The empire strikes back
It took everyone else around three years to come up with an adequate response to Apple's launch of the original iPhone, but the response to the iPad has been a lot more rapid. As well as the wave of Android Honeycomb tablets about to hit us, there are the BlackBerry and HP ones to throw into the mix.
This is what I think formed the overriding context for the launch of the iPad 2 this evening. It wasn't a product launch, it was a riposte. A slap in the face of all these other companies that had the impudence to think they could out-Apple Apple. How dare they?
This is why I think Steve Jobs himself checked out of his medical leave to run the show. It has to be said: Apple gives good press event - arguably the best. But the patter and liberal sprinkling of superlative and hyperbole is so well rehearsed by now that there's no need for Jobs himself to tell us how much better a place the world will be from now on.
But any message has far more resonance when delivered by Jobs than any of his, doubtless able, deputies. And it was clear that Jobs had a point to make that he wanted everyone to hear, which was this: we own the tablet market and can raise our game any time, so suck on that Android.
Jobs started by chucking a few figures about, as is his wont. Developers have apparently made $2 billion from selling apps through Apple to date. Also, Apple recently topped the 100 million mark for iPhone units shipped - impressive if irrelevant.

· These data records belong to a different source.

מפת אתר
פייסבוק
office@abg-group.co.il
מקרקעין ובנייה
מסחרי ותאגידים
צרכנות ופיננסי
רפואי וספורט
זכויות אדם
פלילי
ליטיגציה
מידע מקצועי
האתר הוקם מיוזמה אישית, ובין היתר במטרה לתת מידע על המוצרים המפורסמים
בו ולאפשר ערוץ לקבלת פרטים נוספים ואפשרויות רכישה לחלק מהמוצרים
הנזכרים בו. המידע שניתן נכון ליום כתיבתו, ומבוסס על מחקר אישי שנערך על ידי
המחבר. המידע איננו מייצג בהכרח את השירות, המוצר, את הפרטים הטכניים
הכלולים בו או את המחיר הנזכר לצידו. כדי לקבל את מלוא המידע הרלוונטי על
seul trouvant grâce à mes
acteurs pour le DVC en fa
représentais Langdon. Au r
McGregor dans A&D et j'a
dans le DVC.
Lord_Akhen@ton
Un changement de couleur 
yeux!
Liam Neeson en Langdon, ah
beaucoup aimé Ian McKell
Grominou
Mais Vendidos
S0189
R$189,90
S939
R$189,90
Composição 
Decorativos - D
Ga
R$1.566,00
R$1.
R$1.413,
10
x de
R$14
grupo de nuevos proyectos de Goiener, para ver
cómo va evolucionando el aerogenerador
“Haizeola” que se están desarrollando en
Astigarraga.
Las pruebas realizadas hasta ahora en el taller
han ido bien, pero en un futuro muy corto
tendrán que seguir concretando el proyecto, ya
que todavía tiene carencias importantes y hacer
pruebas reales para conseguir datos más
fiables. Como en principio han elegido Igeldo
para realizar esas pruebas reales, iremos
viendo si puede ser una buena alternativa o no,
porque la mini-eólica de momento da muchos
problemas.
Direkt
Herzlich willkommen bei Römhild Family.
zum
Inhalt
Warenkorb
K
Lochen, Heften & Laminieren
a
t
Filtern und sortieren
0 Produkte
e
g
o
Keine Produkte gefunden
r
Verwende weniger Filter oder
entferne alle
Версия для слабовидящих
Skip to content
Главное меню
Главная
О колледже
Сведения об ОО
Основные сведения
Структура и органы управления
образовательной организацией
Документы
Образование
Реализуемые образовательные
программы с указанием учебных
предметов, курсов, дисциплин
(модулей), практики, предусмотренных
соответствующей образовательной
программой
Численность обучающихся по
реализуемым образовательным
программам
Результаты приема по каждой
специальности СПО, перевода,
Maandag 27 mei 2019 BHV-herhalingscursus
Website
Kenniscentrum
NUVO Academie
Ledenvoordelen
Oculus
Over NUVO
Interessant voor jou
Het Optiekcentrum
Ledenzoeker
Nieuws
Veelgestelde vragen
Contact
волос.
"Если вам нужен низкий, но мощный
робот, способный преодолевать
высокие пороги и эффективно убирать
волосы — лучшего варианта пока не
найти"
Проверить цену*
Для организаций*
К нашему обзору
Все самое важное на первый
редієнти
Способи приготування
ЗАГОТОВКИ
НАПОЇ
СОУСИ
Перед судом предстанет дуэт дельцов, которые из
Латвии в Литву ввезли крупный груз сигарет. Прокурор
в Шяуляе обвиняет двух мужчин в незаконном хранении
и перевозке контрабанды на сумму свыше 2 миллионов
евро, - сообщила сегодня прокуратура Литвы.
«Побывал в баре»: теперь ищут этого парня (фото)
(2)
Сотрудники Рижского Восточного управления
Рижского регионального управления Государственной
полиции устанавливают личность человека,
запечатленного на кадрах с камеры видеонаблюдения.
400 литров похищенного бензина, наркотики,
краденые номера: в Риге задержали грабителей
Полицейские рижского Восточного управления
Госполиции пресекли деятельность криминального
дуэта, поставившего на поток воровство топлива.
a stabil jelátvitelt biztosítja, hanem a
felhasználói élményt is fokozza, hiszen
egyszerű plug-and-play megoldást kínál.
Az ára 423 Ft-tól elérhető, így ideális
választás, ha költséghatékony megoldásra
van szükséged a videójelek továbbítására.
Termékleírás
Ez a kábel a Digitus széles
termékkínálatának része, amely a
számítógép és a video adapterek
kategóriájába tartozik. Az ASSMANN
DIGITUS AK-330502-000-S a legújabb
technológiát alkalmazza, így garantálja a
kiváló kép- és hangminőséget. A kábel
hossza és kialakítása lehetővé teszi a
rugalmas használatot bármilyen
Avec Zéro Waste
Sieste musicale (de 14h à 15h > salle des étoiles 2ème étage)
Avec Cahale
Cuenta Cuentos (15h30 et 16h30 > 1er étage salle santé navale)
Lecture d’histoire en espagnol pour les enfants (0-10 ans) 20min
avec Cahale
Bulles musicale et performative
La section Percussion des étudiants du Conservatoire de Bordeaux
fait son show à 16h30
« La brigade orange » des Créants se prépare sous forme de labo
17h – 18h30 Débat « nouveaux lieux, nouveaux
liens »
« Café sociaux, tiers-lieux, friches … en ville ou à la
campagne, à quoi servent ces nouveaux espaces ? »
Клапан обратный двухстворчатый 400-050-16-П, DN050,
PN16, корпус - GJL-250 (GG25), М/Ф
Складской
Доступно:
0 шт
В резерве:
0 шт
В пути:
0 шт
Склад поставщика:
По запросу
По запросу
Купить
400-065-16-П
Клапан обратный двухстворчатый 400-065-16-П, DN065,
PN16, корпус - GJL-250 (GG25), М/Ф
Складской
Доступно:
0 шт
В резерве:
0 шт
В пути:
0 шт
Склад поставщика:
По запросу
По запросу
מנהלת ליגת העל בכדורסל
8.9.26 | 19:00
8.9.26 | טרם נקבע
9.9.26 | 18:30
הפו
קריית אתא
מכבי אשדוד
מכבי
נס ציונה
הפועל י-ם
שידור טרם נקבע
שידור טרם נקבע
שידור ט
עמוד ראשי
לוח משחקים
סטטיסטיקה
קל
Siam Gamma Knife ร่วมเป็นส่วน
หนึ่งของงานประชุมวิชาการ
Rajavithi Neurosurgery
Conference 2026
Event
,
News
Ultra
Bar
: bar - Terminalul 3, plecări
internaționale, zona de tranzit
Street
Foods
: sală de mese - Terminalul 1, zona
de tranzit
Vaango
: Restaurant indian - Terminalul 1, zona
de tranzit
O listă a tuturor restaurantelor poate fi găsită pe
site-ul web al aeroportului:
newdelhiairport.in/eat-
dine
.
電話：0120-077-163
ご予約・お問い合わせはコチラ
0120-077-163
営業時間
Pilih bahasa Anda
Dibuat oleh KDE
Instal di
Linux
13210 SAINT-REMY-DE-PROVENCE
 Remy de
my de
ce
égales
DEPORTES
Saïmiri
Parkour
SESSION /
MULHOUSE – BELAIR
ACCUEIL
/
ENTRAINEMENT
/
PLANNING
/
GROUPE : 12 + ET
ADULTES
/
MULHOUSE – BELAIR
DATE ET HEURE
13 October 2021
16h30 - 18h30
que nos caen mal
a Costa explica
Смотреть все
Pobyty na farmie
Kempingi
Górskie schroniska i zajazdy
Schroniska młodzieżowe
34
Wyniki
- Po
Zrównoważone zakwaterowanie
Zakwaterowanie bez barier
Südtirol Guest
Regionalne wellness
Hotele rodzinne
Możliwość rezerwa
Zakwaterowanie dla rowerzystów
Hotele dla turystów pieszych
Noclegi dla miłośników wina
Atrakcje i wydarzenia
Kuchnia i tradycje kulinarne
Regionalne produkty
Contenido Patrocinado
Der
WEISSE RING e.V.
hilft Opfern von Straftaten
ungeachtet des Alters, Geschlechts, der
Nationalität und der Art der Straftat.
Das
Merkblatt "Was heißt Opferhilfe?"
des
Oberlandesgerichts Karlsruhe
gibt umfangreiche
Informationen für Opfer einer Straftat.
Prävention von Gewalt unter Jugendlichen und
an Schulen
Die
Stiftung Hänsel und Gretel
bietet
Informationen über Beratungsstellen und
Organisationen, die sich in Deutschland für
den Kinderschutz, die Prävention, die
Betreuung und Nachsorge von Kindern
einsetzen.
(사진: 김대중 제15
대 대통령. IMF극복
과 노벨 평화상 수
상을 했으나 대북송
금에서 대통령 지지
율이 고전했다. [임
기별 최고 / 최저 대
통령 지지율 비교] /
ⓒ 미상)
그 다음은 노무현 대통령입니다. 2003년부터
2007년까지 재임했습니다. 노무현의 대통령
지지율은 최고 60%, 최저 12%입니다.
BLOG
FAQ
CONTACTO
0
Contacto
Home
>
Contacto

Onto the first iPad, Jobs said: "...people questioned whether it was an 'unbelievable' price, well ask our competitors." This kicked-off an extended spell of gloating from Jobs, during which he scorned the efforts of Apple's competitors to bring a tablet to the market. He laughed in the face of the Samsung Galaxy Tab and blew metaphorical raspberries at Android Honeycomb. BlackBerry and HP didn't even merit a mention.
I got the sense that the battle with Android has become very personal for Jobs. Google CEO Eric Schmidt used to sit on the Apple board, and it used to be the two of them against horrid Microsoft. It seems Jobs feels Google should have let Apple do its mobile device thing and stuck to search. Of course Google has stuck to search, but expanded it to mobile devices.
The ultimate below-the-belt moment was when a slide came up stating there are already 65,000 apps specifically for the iPad. This was followed by a slide showing the Honeycomb Android/bee logo with the number ‘100' under it, stating that's how many Honeycomb apps there are. Miaow!
Eventually Jobs got around to introducing his new product, and there are some decent improvements, including the brand new A5 chip, a thinner chassis, and some nice bells and whistles. My initial impression was that this was an incremental improvement, designed to offer just enough new tech-porn to steal some thunder from rival launches.
While the prices remain the same, this means the older version will be cheaper. Jobs made a point of having a pop at the $800 price point, which is what the Motorola Xoom is going for in the US. My feeling is, counter-intuitively, that Apple's biggest advantage in the tablet market (apart from momentum) is price.
After the product launch, Jobs' parting shot was that nobody else really gets tablets. I have to admit that I scoffed when Jobs positioned the iPad as a whole new category a year ago, but that's exactly what it's turned out to be, despite the efforts of some market researchers to designate it a PC or a smartphone. Tablets are clearly neither.
Job's mantra is that the iPad is a post-PC product. "Our competitors are looking at this like it's the next PC market; that is not the right approach to this," he said. "These are post-PC devices that need to be easier to use than a PC, more intuitive. The hardware and software need to intertwine more than they do on a PC. We think we're on the right path with this."
No argument there, and I'm happy to concede that Apple is the master of user interface and making technology intuitive. But Jobs' inference is that nobody else is capable emulating Apple, even a year or two down the line. And at the same time he seems outraged that they would have the temerity to try. I suspect he might find there are still plenty of unrepentant sinners in the market that don't agree with him.